L’affaire remonte à une tentative d’arrestation de Joffre Stalin Paucar Barrera, soupçonné d’être en situation irrégulière. Selon un affidavit du FBI, les agents de l’ICE ont initialement arrêté un autre homme, Alfredo Aljorna, après une course-poursuite qui s’est terminée par un accident. Julio Cesar Sosa-Selis, présent sur les lieux, aurait alors été touché par un tir d’un agent de l’ICE.
Initialement, les autorités avaient affirmé que Sosa-Selis avait attaqué un agent avec une pelle ou un balai, et que l’incident faisait partie d’une tentative d’évasion et d’obstruction à la justice. Le secrétaire à la Sécurité intérieure de l’époque, Kristi Noem, avait même qualifié l’incident de “tentative de meurtre de forces de l’ordre fédéral”.
Cependant, les avocats d’Aljorna ont rapidement contesté cette version des faits, présentant des vidéos de surveillance qui, selon eux, ne corroboraient pas les allégations d’agression. Ils ont affirmé que Sosa-Selis avait été touché alors qu’il se tenait à sa porte, à distance de l’agent.
Le procureur fédéral du district du Minnesota, Daniel Rosen, a demandé mercredi la levée des charges contre Sosa-Selis et Aljorna, invoquant de “nouvelles preuves” qui contredisent les déclarations initiales. Il a demandé que l’affaire soit classée sans possibilité de réouverture, ce qui suggère que les preuves sont suffisamment solides pour remettre en question la version officielle des événements.
Cette volte-face intervient après plusieurs incohérences constatées entre les déclarations des responsables du Département de la Sécurité intérieure et les détails révélés dans les documents judiciaires.
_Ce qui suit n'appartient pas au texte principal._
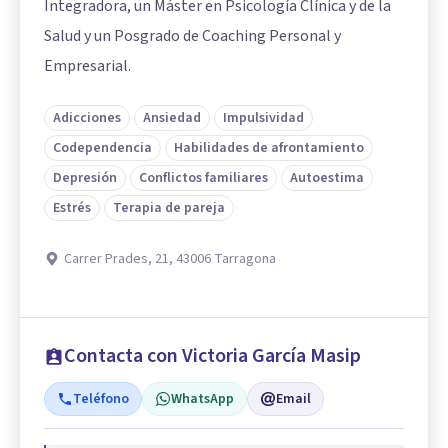
Integradora, un Máster en Psicología Clínica y de la
Salud y un Posgrado de Coaching Personal y
Empresarial.
Adicciones
Ansiedad
Impulsividad
Codependencia
Habilidades de afrontamiento
Depresión
Conflictos familiares
Autoestima
Estrés
Terapia de pareja
Carrer Prades, 21, 43006 Tarragona
Contacta con Victoria García Masip
Teléfono
WhatsApp
Email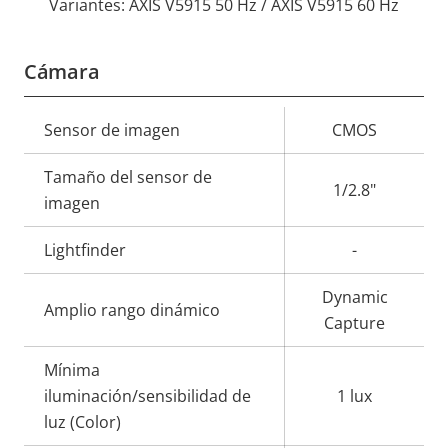
Variantes: AXIS V5915 50 Hz / AXIS V5915 60 Hz
Cámara
Descripción
Sensor de imagen
Valor de
CMOS
de
la
Tamaño del sensor de
propiedad
propiedad
1/2.8"
imagen
Lightfinder
-
Dynamic
Amplio rango dinámico
Capture
Mínima
iluminación/sensibilidad de
1 lux
luz (Color)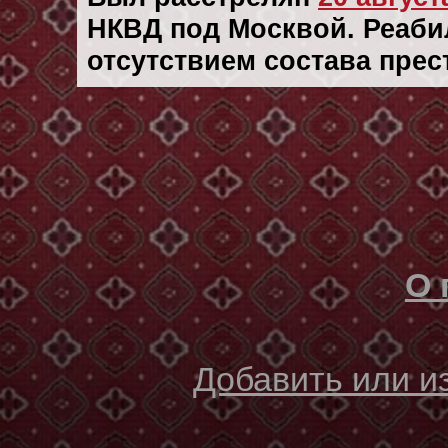
НКВД под Москвой. Реабил
отсутствием состава прес
О 
Добавить или 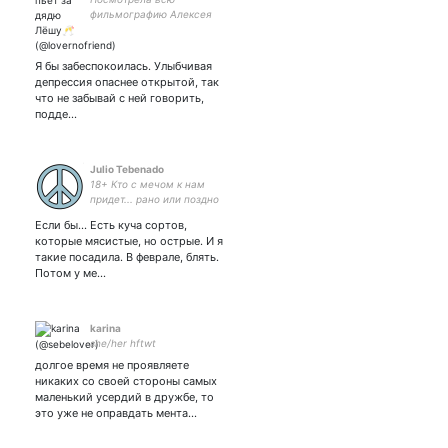
фильмографию Алексея
Матошина и уехала в дурку
Я бы забеспокоилась. Улыбчивая
депрессия опаснее открытой, так
что не забывай с ней говорить,
подде…
Julio Tebenado
18+ Кто с мечом к нам
придет... рано или поздно
сопьется (с) ☮️☮️☮️ Котики
Если бы... Есть куча сортов,
и сарказм.
которые мясистые, но острые. И я
такие посадила. В феврале, блять.
Потом у ме…
karina
she/her hftwt
долгое время не проявляете
никаких со своей стороны самых
маленький усердий в дружбе, то
это уже не оправдать мента…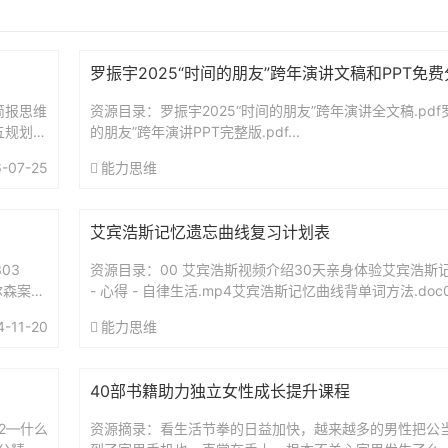
罗振宇2025“时间的朋友”跨年演讲文稿和PPT免
简报思维
资源目录：罗振宇2025“时间的朋友”跨年演讲全文稿.pdf罗
五规划前
的朋友”跨年演讲PPT完整版.pdf...
-07-25
能力思维
艾宾浩斯记忆遗忘曲线复习计划表
03
资源目录：00 艾宾浩斯视频介绍30天亲身体验艾宾浩斯记
尔森案：
- 心得 - 自律生活.mp4艾宾浩斯记忆曲线背单词方法.doc
（智能电子版）艾宾浩斯复习时间表.xls艾...
4-11-20
能力思维
40部书籍助力独立女性成长提升课程
52—什么
资源摘录：看生活节拳的日益加快，越来越多的男性把公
Initialement, l’ICE avait affirmé avoir mené un “contrôle routier ciblé” sur Sosa-Selis, avant de modifier sa version pour indiquer qu’il s’agissait d’une tentative d’arrestation de Paucar Barrera.
L’affaire a suscité une vive émotion dans la communauté latino-américaine de Minneapolis, déjà fragilisée par la mort de Renee Good, une femme abattue par un agent de l’ICE quelques jours plus tôt. Des manifestations ont eu lieu pour dénoncer les pratiques de l’ICE et exiger la transparence de l’enquête.
Les familles de Sosa-Selis et Aljorna ont exprimé leur soulagement face à la décision du procureur, tout en appelant à ce que l’agent responsable du tir soit identifié et poursuivi en justice. “Julio, Alfredo et leurs familles sont ravis de cette nouvelle. Les accusations portées contre eux étaient basées sur des mensonges d’un agent de l’ICE qui a imprudemment tiré dans leur maison à travers une porte fermée”, ont-ils déclaré dans un communiqué.
Cette affaire soulève des questions cruciales sur la responsabilité des forces de l’ordre et la nécessité d’une surveillance indépendante des opérations de l’ICE. Elle intervient également dans un contexte de débat national sur la politique d’immigration et les droits des migrants. Selon les données du Department of Homeland Security, les arrestations par l’ICE ont augmenté de 25% au cours des deux dernières années, ce qui a entraîné une augmentation des plaintes pour usage excessif de la force et violations des droits civils.
L’enquête fédérale en cours devrait permettre de faire la lumière sur les circonstances exactes de la fusillade et de déterminer si les agents de l’ICE ont effectivement commis des faux témoignages. L’issue de cette affaire pourrait avoir des conséquences importantes sur la confiance du public envers les forces de l’ordre et sur la politique d’immigration des États-Unis.